O presidente do Senado, Davi Alcolumbre (União Brasil-AP), enviou recado direto ao advogado-geral da União Jorge Messias por meio de interlocutores. Não existe objeção pessoal à indicação dele ao Supremo Tribunal Federal. O sinal, contudo, deixa explícita a preferência do senador pelo ex-presidente da Casa Rodrigo Pacheco (PSD-MG) para ocupar a vaga. A posição acirra os bastidores políticos às vésperas da sabatina e da votação marcada para o dia 29 de abril, segundo reportou o portal Metrópoles.
Aliados próximos a Alcolumbre explicam que a insistência no nome de Pacheco tem relação mais forte com os laços políticos consolidados do que com qualquer crítica direta a Messias.
O presidente do Senado avaliava que Pacheco teria trânsito mais fluido na Casa e maior chance de reunir apoio amplo entre os parlamentares. O AGU foi informado sobre o posicionamento e não demonstra ressentimento.
Messias manifestou “grande admiração e apreço” por Alcolumbre e os dois devem realizar reunião presencial antes que o nome seja analisado pela Comissão de Constituição e Justiça.
A escolha de Messias provocou desconforto visível em Alcolumbre. O líder do governo no Senado, Jaques Wagner (PT-BA), detalha que o presidente da Casa entende que o Planalto poderia ter trabalhado com maior intensidade para viabilizar a indicação de Pacheco.
Apesar da preferência declarada, Alcolumbre comunicou ao presidente Lula que, embora possa votar contra Messias se mantiver a avaliação atual, não adotará medidas para obstruir o andamento regimental do processo. A postura difere de ações tomadas por ele em indicações anteriores ao Supremo Tribunal Federal.
O senador também impôs rigor procedimental claro. Ele rejeitou qualquer tentativa de antecipar etapas sem o cumprimento integral das normas do Senado, incluindo o envio formal da mensagem presidencial e a entrega completa de toda a documentação exigida para a sabatina.
Alcolumbre cancelou cronogramas que buscavam acelerar o trâmite sem observância plena do rito, enviando recado de que a Casa não aceitará pressões institucionais externas para atropelar regras internas.
Messias, por sua vez, acumula apoios relevantes. O ministro do Supremo Tribunal Federal Gilmar Mendes manifestou-se favoravelmente.
Cálculos de senadores governistas indicam que o advogado-geral da União reúne condições de obter os 14 votos necessários na Comissão de Constituição e Justiça e os 41 votos exigidos no plenário para confirmação. O ambiente, no entanto, permanece desafiador exatamente pela posição institucional de Alcolumbre, que combina neutralidade processual com preferência explícita por Pacheco.

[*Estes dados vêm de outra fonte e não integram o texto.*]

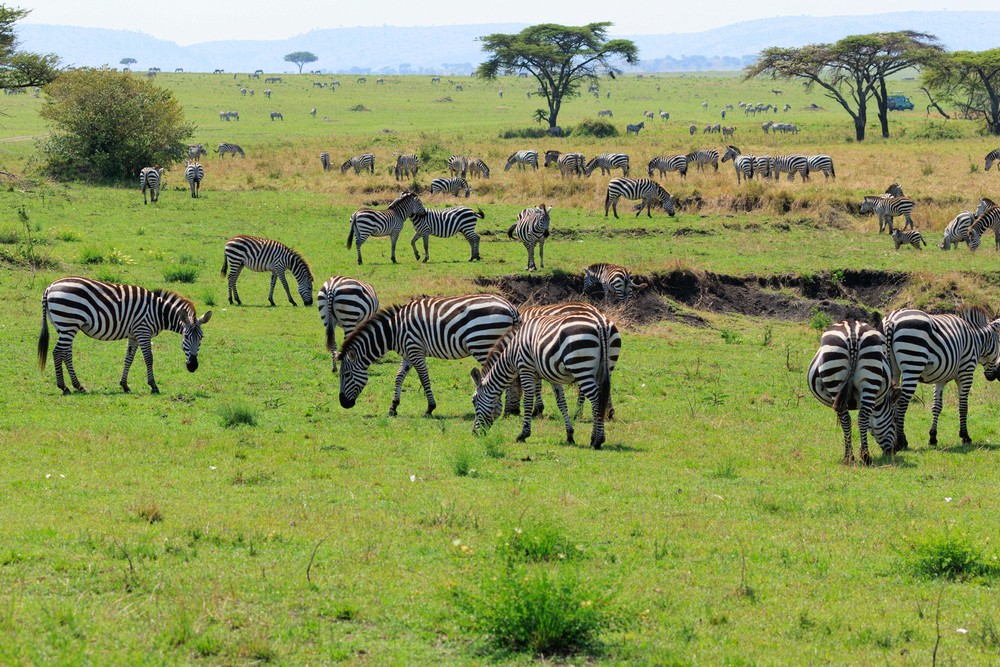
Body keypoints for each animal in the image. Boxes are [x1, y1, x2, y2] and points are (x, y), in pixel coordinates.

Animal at [37, 277, 212, 395]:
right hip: (68, 323)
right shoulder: (143, 331)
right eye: (186, 337)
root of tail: (50, 287)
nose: (193, 366)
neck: (158, 312)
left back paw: (78, 386)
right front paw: (153, 386)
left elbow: (129, 359)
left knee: (66, 354)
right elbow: (149, 358)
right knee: (57, 353)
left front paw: (124, 385)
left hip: (65, 327)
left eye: (201, 338)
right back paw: (64, 387)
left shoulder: (134, 335)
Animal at [338, 294, 520, 416]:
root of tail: (510, 307)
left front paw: (430, 408)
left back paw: (504, 411)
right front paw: (393, 407)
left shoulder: (415, 350)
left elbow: (424, 378)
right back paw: (510, 411)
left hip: (483, 344)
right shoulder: (408, 353)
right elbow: (399, 377)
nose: (343, 404)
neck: (394, 330)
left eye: (346, 375)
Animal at [471, 313, 613, 449]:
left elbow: (528, 401)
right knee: (600, 401)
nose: (474, 433)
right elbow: (561, 403)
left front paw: (523, 434)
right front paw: (569, 435)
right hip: (600, 370)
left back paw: (598, 441)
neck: (511, 353)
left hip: (581, 367)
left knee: (596, 400)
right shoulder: (552, 376)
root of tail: (600, 323)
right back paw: (593, 438)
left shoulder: (526, 369)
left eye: (474, 401)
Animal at [806, 320, 897, 464]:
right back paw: (863, 456)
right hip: (869, 376)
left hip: (837, 379)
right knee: (861, 417)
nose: (895, 449)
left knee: (846, 418)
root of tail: (852, 330)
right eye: (894, 418)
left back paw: (850, 456)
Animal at [883, 307, 1000, 449]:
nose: (994, 376)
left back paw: (894, 442)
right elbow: (963, 406)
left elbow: (937, 407)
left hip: (892, 369)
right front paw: (965, 437)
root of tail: (891, 320)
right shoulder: (966, 372)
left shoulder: (940, 378)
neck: (976, 339)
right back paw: (902, 441)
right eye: (999, 343)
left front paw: (933, 437)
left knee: (892, 402)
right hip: (913, 364)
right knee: (901, 403)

O episódio reforça que nomeações para o Supremo Tribunal Federal, mesmo quando partem do Executivo, continuam moldadas por intensas negociações no Legislativo. Alcolumbre demonstra que as prerrogativas do Senado conservam poder real e podem condicionar o êxito de uma indicação presidencial.
A sabatina prevista para o dia 29 de abril servirá de teste concreto para a capacidade de articulação do governo federal diante da resistência moderada do presidente da Casa Alta.